*INSTRUCTIONS TO FOLLOW*
Rewrite the lines of each entry, putting "belleza" wherever "elegancia" appears and leaving everything else as it is.

--- DATASET RECORDS Enclosed Below ---

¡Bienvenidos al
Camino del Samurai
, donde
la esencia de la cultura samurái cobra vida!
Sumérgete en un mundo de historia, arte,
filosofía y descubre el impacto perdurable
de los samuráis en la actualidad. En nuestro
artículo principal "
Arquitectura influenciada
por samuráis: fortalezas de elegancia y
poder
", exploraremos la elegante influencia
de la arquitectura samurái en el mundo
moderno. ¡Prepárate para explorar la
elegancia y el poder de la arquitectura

--- End of Enclosed DATASET RECORDS ---

*YOUR SOLUTION*
¡Bienvenidos al
Camino del Samurai
, donde
la esencia de la cultura samurái cobra vida!
Sumérgete en un mundo de historia, arte,
filosofía y descubre el impacto perdurable
de los samuráis en la actualidad. En nuestro
artículo principal "
Arquitectura influenciada
por samuráis: fortalezas de belleza y
poder
", exploraremos la elegante influencia
de la arquitectura samurái en el mundo
moderno. ¡Prepárate para explorar la
belleza y el poder de la arquitectura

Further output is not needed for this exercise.